No sé por qué siempre les veo en el barro, el barro de dos estacas clavadas en profundidad mística o desconocida (el misterio), y sus movimientos que son de plastilina o de LSD o de formas en sí lánguidas pero con una fuerza que viene de no sé dónde (¿dónde?) hacia no sé qué (hacia el barro desde el barro probablemente), pero en sí: imaginad, un pedazo de cera derretida que se bambolea y se sacude y suelta un gemido lleno de ángeles y de botellas de aguarrás, un gemido de árboles pantanosos y de porros de mariguana y sexo sin piedad (¿es eso el barro?), para luego derretirse del todo como una sopa en el barro y volver a salir de él en un acompañamiento pasivo (ojo, que no incestuoso), del tema principal.
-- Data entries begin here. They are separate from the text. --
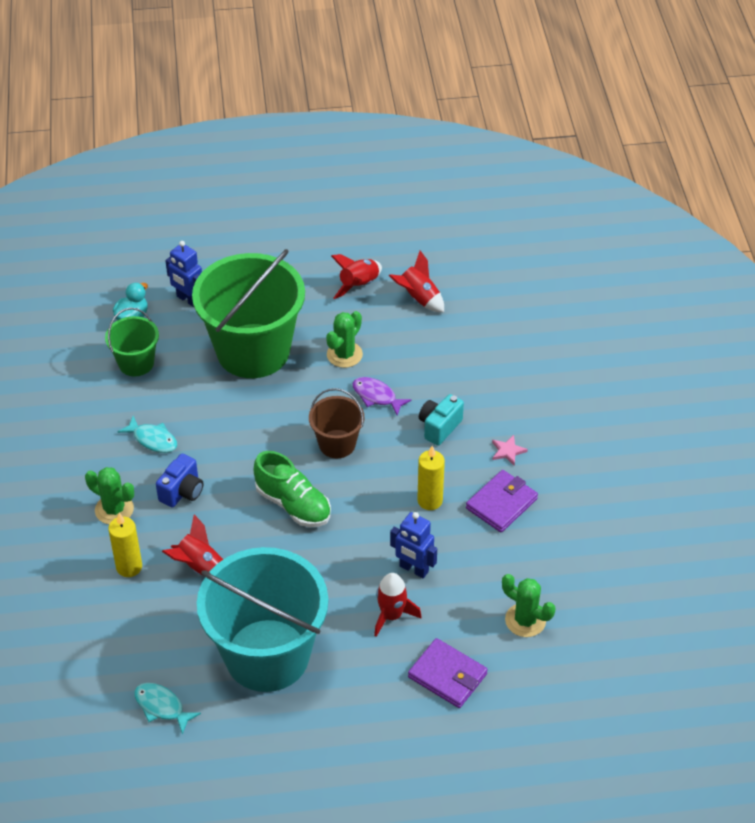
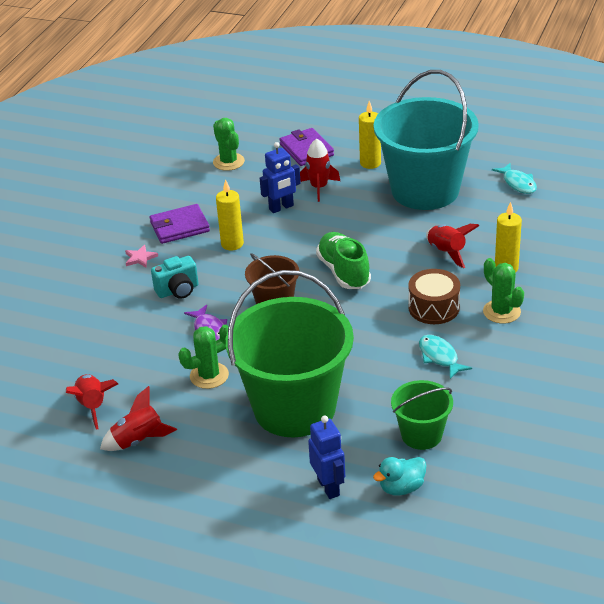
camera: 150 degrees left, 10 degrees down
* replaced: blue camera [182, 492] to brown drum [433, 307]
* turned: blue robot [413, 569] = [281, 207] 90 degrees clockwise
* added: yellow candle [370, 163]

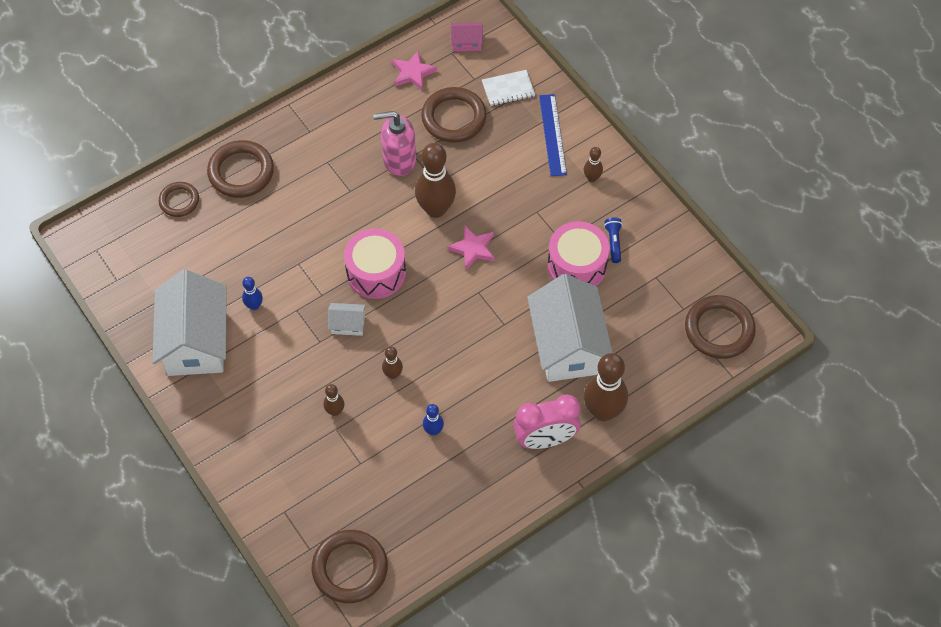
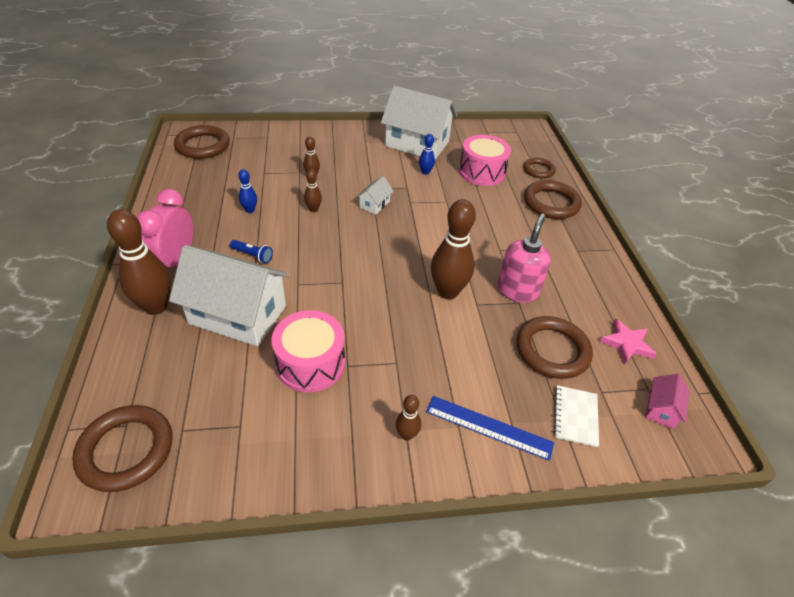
camera: 115 degrees right, 15 degrees down
* moved: blue flashlight [613, 242] to [253, 255]
* removed: pink star [473, 249]
* moved: pink drum [376, 272] to [481, 172]

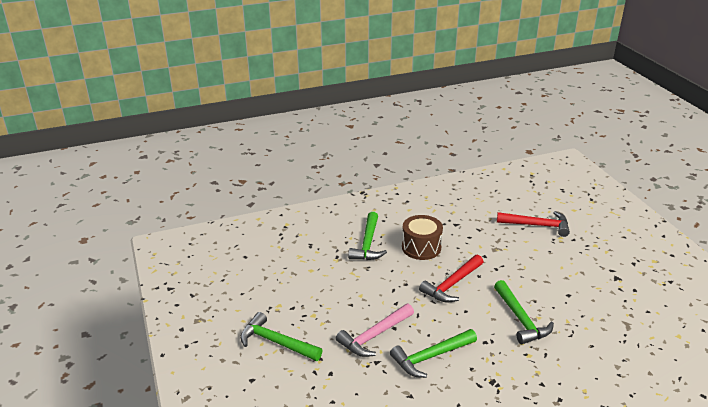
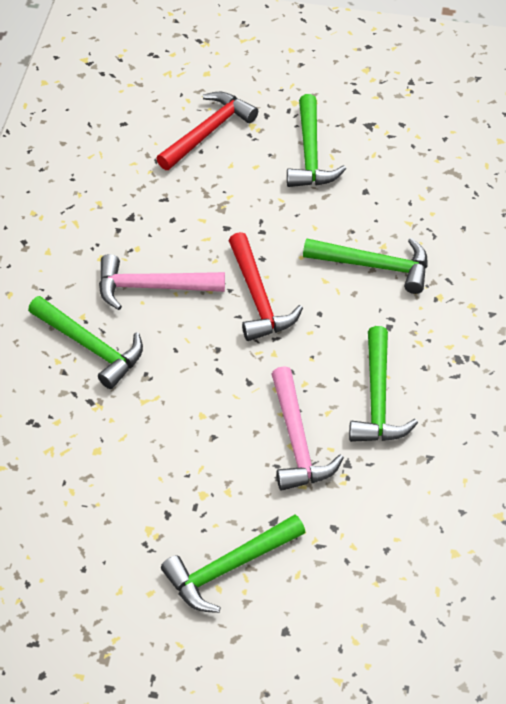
camera: 60 degrees left, 20 degrees up
* replaced: brown drum [421, 247] to pink hammer [151, 287]
* added: green hammer [310, 154]

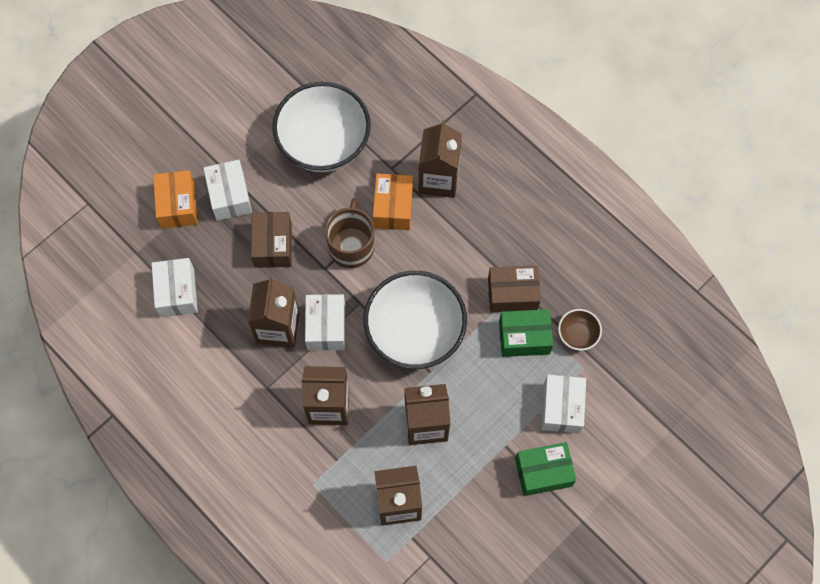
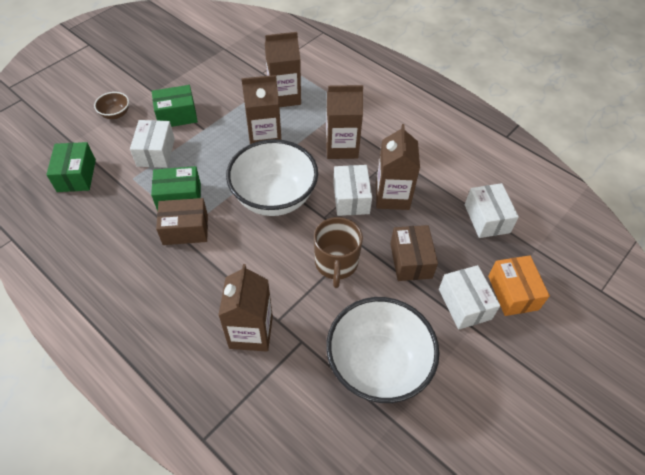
camera: 175 degrees right, 15 degrees down
* removed: orange box [393, 207]
* moved: brown bowl [577, 335] to [115, 114]
* added: green box [76, 175]

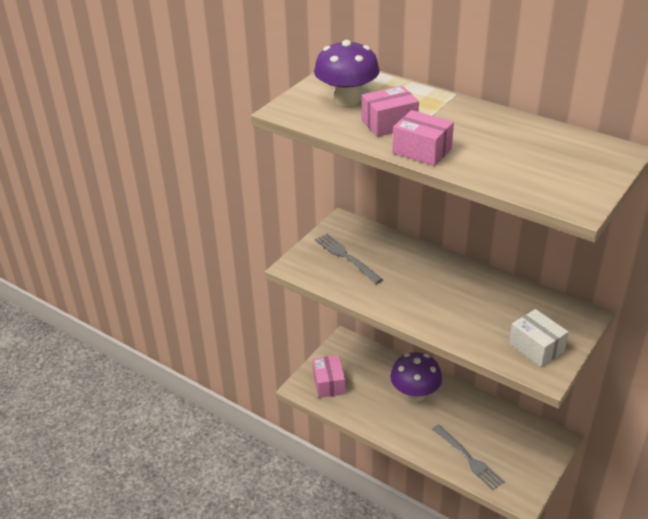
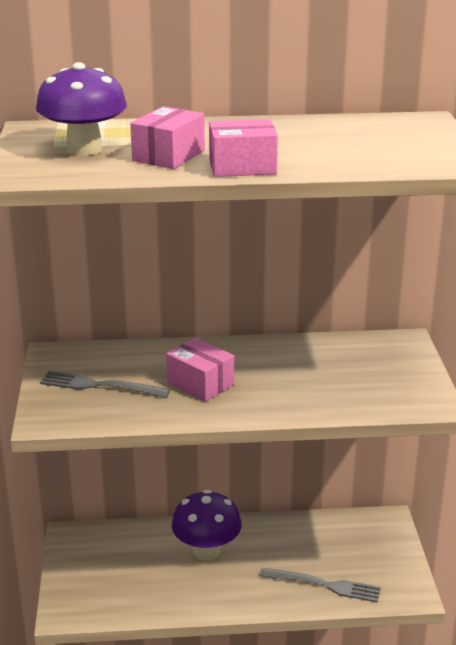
camera: 40 degrees left, 10 degrees down
* removed: white box [536, 347]
* moved: pink box [329, 383] to [200, 383]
Lo importante es la fuerza. Y la fuerza es movimiento. Acción. Por mucho que sea un desvío en una encrucijada donde la izquierda lleva a la muerte y la derecha lleva a la muerte y el centro es la muerte (¿es eso el barro?), ellos se mantienen y eligen la dirección sur suroeste, intransitada por supuesto, que ni siquiera es un camino y tampoco es una dirección, abriendo matorrales con una daga que ni siquiera pincha, imaginad, una daga, literalmente, sujeta por plastilina: ¿debe eso resistir? Eso es lo más fuerte, lo único que aguanta porque se descompone y vuelve a nacer.
Resurrección: al fin y al cabo, una sonrisa. Resurrección, desde el barro. Un soplo de viento, una flauta tranquila: quietud, no más golpes de puertas, sólo quieren sonido: el gemido de la resurrección.
Mientras los escucho eso es lo que sale con la guitarra y el saxo: una barra de pan fresco: ene alantchi alnorem mi amor, quiero revolcarme en el barro y salir como una pieza de juguete o un trozo de cera derretida, una botella de coñac, ¡un pedazo de sobrasada sangrante! Un pedazo de la comida de las profundidades, del barro al barro, con todos ustedes.